Jürgen Klopp did not sign Virgil van Dijk and so, the significance of Mohamed Salah’s arrival was lost somewhat – even though the finance that secured his move from Roma represented the most Liverpool had spent on any player in their history.
Michael Edwards has been criticised for both his ability to identify targets and negotiate his way through a transfer process since becoming a key figure in Liverpool’s recruitment department. But credit is due with Salah.
It would have been tempting to believe that because the Egyptian was cast aside by Chelsea so quickly, that the Premier League was not the platform for him. And yet here, he scored his thirteenth and fourteenth goals for Liverpool in just eighteen games.

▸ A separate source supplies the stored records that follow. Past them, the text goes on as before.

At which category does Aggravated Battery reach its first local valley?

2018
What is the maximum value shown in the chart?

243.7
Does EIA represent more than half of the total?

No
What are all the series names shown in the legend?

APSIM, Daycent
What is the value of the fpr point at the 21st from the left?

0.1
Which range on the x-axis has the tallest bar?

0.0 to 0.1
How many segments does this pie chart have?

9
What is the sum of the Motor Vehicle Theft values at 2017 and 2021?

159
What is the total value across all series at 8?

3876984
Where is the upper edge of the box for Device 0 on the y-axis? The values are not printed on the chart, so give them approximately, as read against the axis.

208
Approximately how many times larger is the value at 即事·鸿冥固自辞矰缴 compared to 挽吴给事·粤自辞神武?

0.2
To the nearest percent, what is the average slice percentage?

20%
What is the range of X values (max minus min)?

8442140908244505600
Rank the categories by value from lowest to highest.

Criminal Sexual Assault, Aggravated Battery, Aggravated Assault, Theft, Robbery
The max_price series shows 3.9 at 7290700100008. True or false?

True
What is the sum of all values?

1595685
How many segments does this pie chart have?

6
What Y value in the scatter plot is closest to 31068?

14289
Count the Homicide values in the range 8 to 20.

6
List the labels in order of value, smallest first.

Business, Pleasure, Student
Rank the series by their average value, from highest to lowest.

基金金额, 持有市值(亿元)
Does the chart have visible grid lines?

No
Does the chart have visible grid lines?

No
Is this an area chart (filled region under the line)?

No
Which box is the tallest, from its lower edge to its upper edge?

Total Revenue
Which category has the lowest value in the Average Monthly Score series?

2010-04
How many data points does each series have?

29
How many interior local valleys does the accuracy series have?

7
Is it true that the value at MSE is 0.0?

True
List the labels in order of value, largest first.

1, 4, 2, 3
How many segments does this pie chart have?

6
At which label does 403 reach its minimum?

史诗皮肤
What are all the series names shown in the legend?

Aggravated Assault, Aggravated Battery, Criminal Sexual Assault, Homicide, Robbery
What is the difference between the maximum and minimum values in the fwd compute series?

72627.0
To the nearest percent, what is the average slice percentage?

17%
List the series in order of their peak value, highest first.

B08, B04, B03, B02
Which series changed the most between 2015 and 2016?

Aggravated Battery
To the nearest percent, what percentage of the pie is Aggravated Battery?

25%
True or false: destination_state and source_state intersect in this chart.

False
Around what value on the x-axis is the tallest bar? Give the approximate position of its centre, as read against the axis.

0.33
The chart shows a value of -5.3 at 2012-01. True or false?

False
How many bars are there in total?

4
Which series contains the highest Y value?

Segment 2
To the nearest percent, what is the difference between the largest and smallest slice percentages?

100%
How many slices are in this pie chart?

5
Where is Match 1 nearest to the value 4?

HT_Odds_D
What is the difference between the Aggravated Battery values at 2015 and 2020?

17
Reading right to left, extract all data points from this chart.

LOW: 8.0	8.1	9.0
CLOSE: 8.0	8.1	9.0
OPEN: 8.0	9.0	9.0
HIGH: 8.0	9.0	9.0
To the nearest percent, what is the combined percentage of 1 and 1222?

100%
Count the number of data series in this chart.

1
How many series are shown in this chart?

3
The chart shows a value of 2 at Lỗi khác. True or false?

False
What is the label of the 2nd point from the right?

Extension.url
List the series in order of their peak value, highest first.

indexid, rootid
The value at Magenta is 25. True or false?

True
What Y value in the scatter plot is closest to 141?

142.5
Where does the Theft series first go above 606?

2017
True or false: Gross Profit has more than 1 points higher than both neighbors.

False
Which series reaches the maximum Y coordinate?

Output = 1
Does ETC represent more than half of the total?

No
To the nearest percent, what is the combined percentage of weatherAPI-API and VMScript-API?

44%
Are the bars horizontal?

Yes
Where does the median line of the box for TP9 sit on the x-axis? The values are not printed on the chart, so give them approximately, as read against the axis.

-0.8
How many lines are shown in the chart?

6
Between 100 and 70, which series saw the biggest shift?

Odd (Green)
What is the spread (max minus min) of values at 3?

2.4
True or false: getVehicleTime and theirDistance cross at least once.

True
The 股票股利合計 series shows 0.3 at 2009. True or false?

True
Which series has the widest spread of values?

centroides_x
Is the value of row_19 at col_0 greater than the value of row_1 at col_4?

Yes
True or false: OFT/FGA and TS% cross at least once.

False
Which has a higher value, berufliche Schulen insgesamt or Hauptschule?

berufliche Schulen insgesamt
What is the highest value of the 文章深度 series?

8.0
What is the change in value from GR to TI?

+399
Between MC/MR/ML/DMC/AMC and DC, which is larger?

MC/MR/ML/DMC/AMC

Statistically, Salah is converting chances at a quicker rate than Robbie Fowler when he entered Liverpool’s first team in sensational fashion twenty-three years ago. Salah’s feat is made more remarkable that he is not even a centre-forward. It would also be unfair to describe his opener in this game as a chance. There was so much he needed to get right when the ball arrived at his feet twenty-five yards from goal. What followed was not really a shot. In technical terms, it was more of a caressed left-foot pass, with accuracy favoured over power. Even if he had two-sets of arms, Fraser Forster would not have saved it.
The highly-respected Monchi was only a month into his job at Roma when he sanctioned Salah’s departure for £36.9million. What was he thinking? Salah’s qualities are Lionel Messi-eque. He is left footed, plays on the right but has the speed and ingenuity to concern entire defences. He has been the best-value signing of any Premier League club for this season, if not the most outstanding. The Kop has a new hero to worship.
There are signs that Liverpool are maturing under Klopp. The response to a chastising afternoon at Wembley in defeat to Tottenham last month has been excellent: four games, four wins, thirteen goals scored, one conceded.
It has been said that Liverpool will struggle to qualify for the Champions League this season because of improvements at both Manchester clubs as well as Tottenham. With all of their key players now fit at the same time, they are now level with Tottenham and just three points off second place.
Patience was required in this victory because Southampton’s set-up initially could have contributed towards a surge of frustration inside Anfield. Once behind because of Salah’s brilliance, Southampton’s response was flat. Watching them here made you wonder why Les Reed decided to replace Claude Puel with Mauricio Pellegrino, two coaches with similar defensive mindsets, albeit one being more experienced at imposing his methods more impressively. Pellegrino is not that coach.
Liverpool were 2-0 ahead at half-time because of Philippe Coutinho’s pass and Salah’s cross-field sprint and subsequent finish. It became 3-0 when Coutinho was perfectly positioned to slide in a rebound after Roberto Firmino had drilled a shot into Forster’s chest. Liverpool were as convincing as they have been at home all season. For Southampton, the doubts about Pellegrino linger.